Personal allowances apply against taxation of pensions and other savings as well as earnings. As most MTBs are based on net, post tax, earnings, the allowances do have a direct effect on the return from earnings. I’ve long pointed out, with many others, taht increasing personal allowances doesn’t help the lower paid in the way that politicians trumpet. An increase in allowances increases net earnings which reduces benefits. The MDR is therefore much higher for low paid than higher paid individuals. from that perspective the allowances are a part of the support system and a part of any incentive / disincentive as well. Distributing them as, effectively, a form of BI must open up that argument.

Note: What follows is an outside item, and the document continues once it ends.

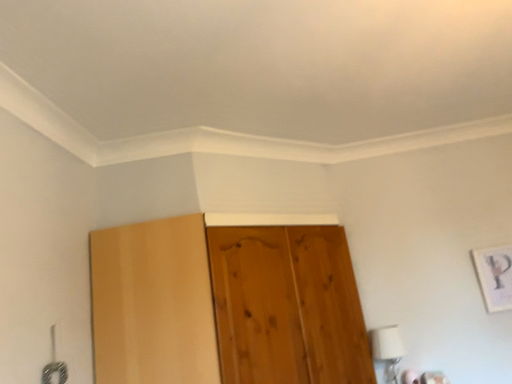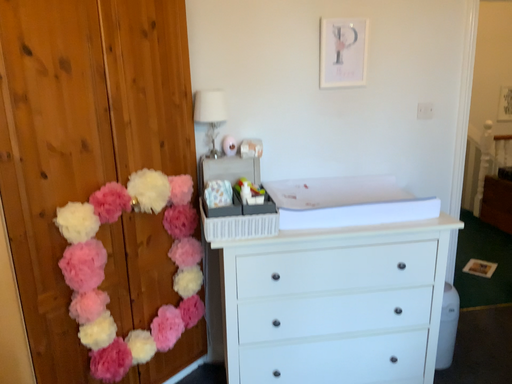
Question: How did the camera likely rotate when shooting the video?

Choices:
 (A) rotated downward
 (B) rotated upward

Answer: (A)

I take the point about savings, but once again I have to say that I’m not aware of any work that establishes that the allowances have any incentive effect. You suggest that “the allowances are a part of the support system and part of any incentive/disincentive as well”. You can’t assume an incentive or disincentive effect; it has to be demonstrated. As I said out the outset, many economists assume that financial or distributive outcomes must change behaviour; that’s a common mistake, but it is a mistake. In the first place, incentives have to be understood at least in terms of costs and benefits, and any statement that something is an incentive ‘other things being equal’ leads to absurd conclusions: a funeral grant is not an incentive, other things being equal, to become dead. You can’t tell what the incentive to work or save is without knowing what the alternatives are. Second, responsiveness to economic stimuli – usually expressed in terms of elasticity – varies. You can’t tell how much effect an incentive might have without that information. You’ll find a detailed set of arguments about the nature and operation of incentives on my open access page.
It follows from that that I also think most of the incentive arguments raised about BI are bunkum. The incentive argument that’s usually applied to BI is that given the choice between work and leisure, people will not choose to work. There is some contrary evidence – the reports from India suggest that people might be more likely to engage in economic activity, not less – but there is also evidence to back it up: over the course of a century, we have moved from more than 80% of old people working to about 90% not working, and it’s the existence of the pension that has made that possible. From the point of view of economic theory, the problem with that second observation is that it’s taken more than seventy years for it to happen. Incentives are usually conceptualised as something timeless – people maximise their utility instantaneously. The fact that withdrawal from the labour market has taken more so long to materialise suggests that something else is going on – that the existence of pensions has changed the culture and (from the point of view of economic theory) that it’s ‘shifted the curves’. If that’s right, current experiments designed to assess work incentives of BI are probably not going to be able to assess the impact – they won’t be able to predict outcomes unless they run for a few decades.